Scott Hilburn’s The Argyle Sweater for the 30th has a chalkboard full of mathematical symbols as iconic for deep thinking. And it’s even Einstein’s chalkboard. And it’s even stuff that could plausibly be on Einstein’s chalkboard at some point. Besides E = mc2 the other formulas are familiar ones from relativity. They’re about the ways our ideas of how much momentum or mass a thing has has to change if we see the thing in motion. (I’m a little less sure about that $\Delta t$ expression, but I think I can work something out.) And as a bonus it includes the circle-drawing compass as Galileo might have used. Well, he surely used a compass; I’m just not sure that the model shown wouldn’t be anachronistic. As though that matters; fortune cookies, after all, are a 20th century American invention and we’re letting that pass.

Zach Weinersmiths’s Saturday Morning Breakfast Cereal for the 30th builds on a fun premise. Underneath the main line it gets into some whimsical ratios built on important numbers you’d never use for this sort of thing, such as π, and the imaginary unit $\imath$. The Golden Ratio makes an appearance too, sneaking a definition for φ in in terms of espresso and milk. Here’s a free question: is there a difference between the “infiniccino” and “just espresso” except for the way it’s presented? … Well, presentation can be an important part of a good coffee.
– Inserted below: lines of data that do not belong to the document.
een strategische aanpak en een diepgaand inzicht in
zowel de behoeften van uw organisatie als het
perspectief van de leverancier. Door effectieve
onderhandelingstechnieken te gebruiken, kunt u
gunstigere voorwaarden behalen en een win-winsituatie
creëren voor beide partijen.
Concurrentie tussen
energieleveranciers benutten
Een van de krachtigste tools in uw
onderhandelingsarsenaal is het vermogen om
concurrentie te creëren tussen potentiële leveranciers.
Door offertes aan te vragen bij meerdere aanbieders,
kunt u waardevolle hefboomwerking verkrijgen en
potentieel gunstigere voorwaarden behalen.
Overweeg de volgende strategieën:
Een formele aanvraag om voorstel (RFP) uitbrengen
π is well-known. Not sure I have anything interesting to add to its legend. φ is an irrational number a bit larger than 1.6. I’m not sure if I’ve ever called it the Boba Fett of numbers, but I should have. It’s a cute enough number, far more popular than its importance would suggest. $\imath$ is far more important. Suppose that there is some number, which we give that name, with the property that $\imath^2$ equals -1. Then we get complex-valued numbers, which let us solve problems we’d like to know but couldn’t do before. It’s a great advance.

The name tells you how dubiously people approached this number, when it was first noticed. I wonder if people would be less uneasy with “imaginary numbers” if it weren’t for being told how there’s no such thing as the square root of minus one for years before algebra comes along and says, well, yes there is. It’s hard to think of a way that, say, “negative four” is more real than $\imath$, after all, and people are mostly all right with -4. And I understand why people are more skeptical of -4 than they are of, say, 6. Still, I wonder how weird $\imath$ would look if people weren’t primed to think it was weird.